# MONSTERS INC 2 ANNOUNCED.



## Koi (Apr 22, 2010)

> Right now over on the Disney lot in Los Angeles, newly installed bigwig Rich Ross (who replaced the well-respected Bob Iger last year) is doing a big song and dance about the studio's upcoming slate, including a tribute to Jerry Bruckheimer (the super-producer has two movies for the studio opening this summer: "Prince of Persia: Sands of Time" and "The Sorcerer's Apprentice"). Much of what's being reported out of the presentation is old news ("Pirates 4" casting information, etc.) but there are a couple of big announcements in regards to Pixar's upcoming slate.
> 
> *First off, we were right a few weeks ago when we speculated that Brenda Chapman's Viking fairy tale "The Bear and the Bow" would replace the recently shuttered "Newt," premiering in American theaters on June 15th, 2012.* (Although, it doesn't seem like Disney ever officially announced that "Newt" was dead. Clearly, it is.) The film's been retitled "Brave," but still features Reese Witherspoon as a Scottish princess who dreams of becoming an archer. One of of the few major criticisms of the studio in recent years has been a lack of strong female role models in their films; hopefully this'll redress the balance.
> 
> But the bigger news? *The announcement that "Monsters Inc. 2," which has been speculated about endlessly, but never confirmed as being in production, will hit a few months after "Brave," on November 16th, 2012. Disney/Pixar hasn't announced whether or not original director Pete Docter, fresh from having his latest film "Up" nominated for Best Picture and Best Animated Feature (it won the latter) at this year's Oscars, will be helming the sequel. *While we're a little wary of all the sequels coming out of a studio known for its unbridled creativity, if Docter is directing again, we'll be pretty jazzed.


----------



## Chee (Apr 22, 2010)

OH GOD. OH GOD. YESSSSSSS.


----------



## Mandy (Apr 22, 2010)

> *First off, we were right a few weeks ago when we speculated that Brenda Chapman's Viking fairy tale "The Bear and the Bow" would replace the recently shuttered "Newt," premiering in American theaters on June 15th, 2012.*



NOOOOOOOOOOOOOOOOO. 

I've been looking forward to that movie for AGES. I'm so angry Pixar pushed the release date back. Now I have to wait even longer.  I'm even still disappointed that they also had to cancel Newt. From reading the summary, it sounded so interesting and I was also really looking forward to that too.  
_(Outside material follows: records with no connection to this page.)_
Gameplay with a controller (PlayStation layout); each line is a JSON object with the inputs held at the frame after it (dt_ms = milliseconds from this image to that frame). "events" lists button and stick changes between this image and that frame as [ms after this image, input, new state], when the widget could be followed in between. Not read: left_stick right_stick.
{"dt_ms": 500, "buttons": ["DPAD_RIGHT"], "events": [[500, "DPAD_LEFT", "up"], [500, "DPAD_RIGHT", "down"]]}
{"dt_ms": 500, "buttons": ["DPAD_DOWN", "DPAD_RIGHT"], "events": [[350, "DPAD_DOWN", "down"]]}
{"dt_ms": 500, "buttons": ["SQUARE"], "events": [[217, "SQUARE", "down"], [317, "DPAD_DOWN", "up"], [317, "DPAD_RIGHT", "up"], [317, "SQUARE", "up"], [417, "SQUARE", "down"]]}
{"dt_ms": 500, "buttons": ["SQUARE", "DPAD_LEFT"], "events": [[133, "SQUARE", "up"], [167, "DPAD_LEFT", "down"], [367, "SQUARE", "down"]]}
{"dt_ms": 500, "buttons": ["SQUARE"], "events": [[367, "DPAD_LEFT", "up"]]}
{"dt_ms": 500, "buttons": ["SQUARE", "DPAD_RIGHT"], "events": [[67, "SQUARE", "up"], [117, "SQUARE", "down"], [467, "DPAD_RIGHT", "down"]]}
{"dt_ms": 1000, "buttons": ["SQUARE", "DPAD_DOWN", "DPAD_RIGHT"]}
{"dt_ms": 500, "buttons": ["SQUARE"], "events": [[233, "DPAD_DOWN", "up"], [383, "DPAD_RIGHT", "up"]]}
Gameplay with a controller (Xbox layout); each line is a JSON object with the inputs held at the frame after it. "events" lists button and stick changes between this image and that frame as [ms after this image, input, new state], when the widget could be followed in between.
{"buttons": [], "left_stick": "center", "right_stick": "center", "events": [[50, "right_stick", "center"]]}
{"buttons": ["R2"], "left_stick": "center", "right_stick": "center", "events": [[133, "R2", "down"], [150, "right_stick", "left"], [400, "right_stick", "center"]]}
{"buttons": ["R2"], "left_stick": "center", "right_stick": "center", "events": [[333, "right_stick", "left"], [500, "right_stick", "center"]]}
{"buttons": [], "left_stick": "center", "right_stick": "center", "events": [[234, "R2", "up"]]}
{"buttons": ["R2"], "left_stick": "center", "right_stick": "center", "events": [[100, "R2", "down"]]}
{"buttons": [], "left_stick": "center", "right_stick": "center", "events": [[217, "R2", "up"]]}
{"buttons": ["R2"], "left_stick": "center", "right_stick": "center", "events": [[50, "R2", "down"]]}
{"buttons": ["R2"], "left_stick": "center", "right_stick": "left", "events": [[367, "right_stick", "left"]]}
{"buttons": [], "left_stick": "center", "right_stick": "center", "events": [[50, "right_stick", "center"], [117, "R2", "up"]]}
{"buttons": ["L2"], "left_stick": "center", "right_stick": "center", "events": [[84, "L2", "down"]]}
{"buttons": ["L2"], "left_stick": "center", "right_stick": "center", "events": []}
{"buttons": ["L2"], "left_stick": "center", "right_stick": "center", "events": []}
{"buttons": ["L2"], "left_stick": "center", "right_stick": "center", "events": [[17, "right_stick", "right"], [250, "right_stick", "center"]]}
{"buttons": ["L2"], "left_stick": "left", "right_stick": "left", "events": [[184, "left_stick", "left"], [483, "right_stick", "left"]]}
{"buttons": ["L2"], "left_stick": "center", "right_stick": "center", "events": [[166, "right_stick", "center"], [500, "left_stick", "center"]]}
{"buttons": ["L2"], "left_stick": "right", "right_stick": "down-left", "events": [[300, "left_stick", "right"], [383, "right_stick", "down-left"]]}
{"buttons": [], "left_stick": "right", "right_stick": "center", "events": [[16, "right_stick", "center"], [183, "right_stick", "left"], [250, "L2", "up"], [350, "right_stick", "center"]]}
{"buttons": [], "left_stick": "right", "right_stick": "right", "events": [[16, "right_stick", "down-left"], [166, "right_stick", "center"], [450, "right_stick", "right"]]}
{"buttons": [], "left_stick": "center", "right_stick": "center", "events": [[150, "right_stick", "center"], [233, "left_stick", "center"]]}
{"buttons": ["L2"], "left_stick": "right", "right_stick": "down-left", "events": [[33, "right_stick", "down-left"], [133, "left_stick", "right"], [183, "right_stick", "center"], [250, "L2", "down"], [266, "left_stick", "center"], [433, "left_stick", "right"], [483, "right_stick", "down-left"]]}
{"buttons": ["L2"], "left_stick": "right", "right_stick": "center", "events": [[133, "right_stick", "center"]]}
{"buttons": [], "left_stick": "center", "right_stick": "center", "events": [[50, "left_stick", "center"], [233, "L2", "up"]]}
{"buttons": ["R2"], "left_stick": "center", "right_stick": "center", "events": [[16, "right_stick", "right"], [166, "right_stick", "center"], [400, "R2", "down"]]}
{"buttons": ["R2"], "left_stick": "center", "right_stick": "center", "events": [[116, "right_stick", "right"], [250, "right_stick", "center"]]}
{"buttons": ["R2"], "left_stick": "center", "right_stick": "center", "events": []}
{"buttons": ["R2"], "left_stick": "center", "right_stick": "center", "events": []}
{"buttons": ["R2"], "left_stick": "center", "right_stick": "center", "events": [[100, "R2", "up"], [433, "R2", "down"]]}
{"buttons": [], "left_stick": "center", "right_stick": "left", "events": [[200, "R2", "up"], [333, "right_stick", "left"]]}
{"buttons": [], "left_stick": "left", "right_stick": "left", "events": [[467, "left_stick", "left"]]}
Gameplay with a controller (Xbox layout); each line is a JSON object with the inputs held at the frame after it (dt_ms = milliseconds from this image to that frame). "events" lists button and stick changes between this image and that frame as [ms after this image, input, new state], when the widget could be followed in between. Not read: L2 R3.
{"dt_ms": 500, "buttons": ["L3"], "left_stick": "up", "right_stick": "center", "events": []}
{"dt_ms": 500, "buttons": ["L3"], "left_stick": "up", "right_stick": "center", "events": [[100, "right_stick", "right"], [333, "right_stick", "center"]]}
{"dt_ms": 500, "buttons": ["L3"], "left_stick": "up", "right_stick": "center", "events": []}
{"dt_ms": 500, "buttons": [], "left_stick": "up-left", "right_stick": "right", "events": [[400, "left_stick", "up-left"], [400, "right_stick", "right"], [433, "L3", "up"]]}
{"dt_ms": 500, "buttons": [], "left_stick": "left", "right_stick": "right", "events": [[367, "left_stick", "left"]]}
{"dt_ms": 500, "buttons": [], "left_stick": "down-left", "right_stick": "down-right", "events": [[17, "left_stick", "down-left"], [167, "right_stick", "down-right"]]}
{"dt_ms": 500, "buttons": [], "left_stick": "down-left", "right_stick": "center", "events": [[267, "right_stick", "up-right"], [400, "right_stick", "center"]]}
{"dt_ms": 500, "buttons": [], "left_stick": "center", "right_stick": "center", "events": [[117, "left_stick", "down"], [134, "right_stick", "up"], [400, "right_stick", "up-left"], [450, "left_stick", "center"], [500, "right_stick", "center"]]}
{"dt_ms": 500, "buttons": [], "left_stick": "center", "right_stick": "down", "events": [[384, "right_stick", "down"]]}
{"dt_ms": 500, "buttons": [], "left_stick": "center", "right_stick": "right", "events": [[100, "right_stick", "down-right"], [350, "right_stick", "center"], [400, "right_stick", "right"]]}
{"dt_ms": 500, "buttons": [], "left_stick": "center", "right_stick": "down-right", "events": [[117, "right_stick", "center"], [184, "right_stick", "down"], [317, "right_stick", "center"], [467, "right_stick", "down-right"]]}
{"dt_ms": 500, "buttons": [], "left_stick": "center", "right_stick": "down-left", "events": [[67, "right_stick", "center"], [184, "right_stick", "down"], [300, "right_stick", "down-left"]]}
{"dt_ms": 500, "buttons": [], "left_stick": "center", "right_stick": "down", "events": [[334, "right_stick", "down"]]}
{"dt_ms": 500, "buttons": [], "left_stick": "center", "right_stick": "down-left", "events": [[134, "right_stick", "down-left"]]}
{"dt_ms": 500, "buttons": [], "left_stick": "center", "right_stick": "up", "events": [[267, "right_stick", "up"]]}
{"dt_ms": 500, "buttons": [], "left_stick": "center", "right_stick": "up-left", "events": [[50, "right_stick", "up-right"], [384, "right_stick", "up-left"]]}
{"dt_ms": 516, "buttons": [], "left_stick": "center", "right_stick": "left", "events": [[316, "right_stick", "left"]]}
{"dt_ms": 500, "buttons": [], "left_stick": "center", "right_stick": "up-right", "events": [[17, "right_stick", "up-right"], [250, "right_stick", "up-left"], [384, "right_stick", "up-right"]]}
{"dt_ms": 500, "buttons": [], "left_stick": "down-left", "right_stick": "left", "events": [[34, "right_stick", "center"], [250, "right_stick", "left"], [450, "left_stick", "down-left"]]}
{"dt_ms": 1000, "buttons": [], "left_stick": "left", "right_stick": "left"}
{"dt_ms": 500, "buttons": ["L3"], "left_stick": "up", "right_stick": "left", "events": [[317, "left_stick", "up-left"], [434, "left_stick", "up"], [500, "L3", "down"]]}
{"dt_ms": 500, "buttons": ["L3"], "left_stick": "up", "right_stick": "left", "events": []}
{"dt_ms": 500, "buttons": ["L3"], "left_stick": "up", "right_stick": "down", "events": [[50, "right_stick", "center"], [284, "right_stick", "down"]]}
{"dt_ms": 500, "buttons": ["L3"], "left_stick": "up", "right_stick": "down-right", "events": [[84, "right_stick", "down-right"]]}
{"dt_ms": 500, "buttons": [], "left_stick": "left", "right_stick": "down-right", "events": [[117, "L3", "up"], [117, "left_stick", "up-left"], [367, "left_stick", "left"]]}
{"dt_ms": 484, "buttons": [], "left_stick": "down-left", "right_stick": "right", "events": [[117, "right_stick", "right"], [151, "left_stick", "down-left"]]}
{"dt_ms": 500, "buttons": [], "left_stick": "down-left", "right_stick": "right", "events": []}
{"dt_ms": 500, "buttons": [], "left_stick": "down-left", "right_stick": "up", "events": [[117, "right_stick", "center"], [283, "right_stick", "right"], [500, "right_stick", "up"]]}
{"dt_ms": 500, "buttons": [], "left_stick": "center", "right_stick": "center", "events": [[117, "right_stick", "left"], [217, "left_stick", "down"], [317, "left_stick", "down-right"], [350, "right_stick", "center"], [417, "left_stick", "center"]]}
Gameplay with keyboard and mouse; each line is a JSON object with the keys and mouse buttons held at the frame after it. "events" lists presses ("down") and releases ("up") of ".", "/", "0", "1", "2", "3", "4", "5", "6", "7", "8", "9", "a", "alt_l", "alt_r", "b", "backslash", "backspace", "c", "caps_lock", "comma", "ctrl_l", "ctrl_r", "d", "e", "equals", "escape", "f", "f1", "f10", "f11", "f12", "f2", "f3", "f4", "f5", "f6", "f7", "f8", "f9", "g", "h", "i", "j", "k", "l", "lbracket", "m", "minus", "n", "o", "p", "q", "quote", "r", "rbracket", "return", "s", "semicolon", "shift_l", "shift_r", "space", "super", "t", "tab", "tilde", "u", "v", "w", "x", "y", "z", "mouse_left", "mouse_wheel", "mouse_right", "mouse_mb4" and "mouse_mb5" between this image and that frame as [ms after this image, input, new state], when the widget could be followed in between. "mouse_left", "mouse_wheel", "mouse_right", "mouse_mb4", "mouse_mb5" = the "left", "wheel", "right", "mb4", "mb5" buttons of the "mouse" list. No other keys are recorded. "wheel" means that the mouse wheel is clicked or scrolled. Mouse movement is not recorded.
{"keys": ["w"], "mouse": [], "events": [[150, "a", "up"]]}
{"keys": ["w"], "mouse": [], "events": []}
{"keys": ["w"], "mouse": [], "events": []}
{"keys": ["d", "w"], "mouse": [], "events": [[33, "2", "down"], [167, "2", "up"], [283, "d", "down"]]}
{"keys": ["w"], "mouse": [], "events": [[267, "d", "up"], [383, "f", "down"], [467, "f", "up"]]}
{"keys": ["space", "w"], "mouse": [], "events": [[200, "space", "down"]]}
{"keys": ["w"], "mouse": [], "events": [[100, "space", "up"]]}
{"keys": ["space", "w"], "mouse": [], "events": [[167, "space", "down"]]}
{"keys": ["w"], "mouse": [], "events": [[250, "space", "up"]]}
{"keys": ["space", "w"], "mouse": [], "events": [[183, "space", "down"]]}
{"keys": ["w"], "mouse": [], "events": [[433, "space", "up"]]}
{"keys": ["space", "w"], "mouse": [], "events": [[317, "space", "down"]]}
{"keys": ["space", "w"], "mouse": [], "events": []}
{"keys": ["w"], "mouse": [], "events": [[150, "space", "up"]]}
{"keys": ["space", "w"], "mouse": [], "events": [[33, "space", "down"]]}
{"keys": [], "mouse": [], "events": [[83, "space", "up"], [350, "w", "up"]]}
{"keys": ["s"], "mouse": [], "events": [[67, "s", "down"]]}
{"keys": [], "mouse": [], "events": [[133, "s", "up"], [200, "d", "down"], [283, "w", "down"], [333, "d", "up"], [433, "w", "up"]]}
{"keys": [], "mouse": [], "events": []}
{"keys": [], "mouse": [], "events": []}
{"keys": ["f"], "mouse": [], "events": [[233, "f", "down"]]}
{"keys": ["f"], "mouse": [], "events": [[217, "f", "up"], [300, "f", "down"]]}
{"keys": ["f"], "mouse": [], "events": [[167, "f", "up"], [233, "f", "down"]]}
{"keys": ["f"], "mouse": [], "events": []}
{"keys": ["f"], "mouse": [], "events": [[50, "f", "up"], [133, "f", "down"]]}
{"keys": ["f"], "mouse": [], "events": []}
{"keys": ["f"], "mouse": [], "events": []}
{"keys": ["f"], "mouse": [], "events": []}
And I'm also still kind of skeptical about a Monster's Inc 2. But then again, Pixar has proven with Toy Story that sequels can be just as good as the first, so I have faith.


----------



## illmatic (Apr 23, 2010)

I had actually forgotten about this movie. 

I should go watch MONSTERS INC to refresh my memory.


----------



## Shirker (Apr 23, 2010)

Hmm... a sequal huh? I'm having trouble thinking of what it'd even be about since the 1st one had a huge amount of closure. It'll be nice to see Mike and Sully again though.


----------



## Mider T (Apr 23, 2010)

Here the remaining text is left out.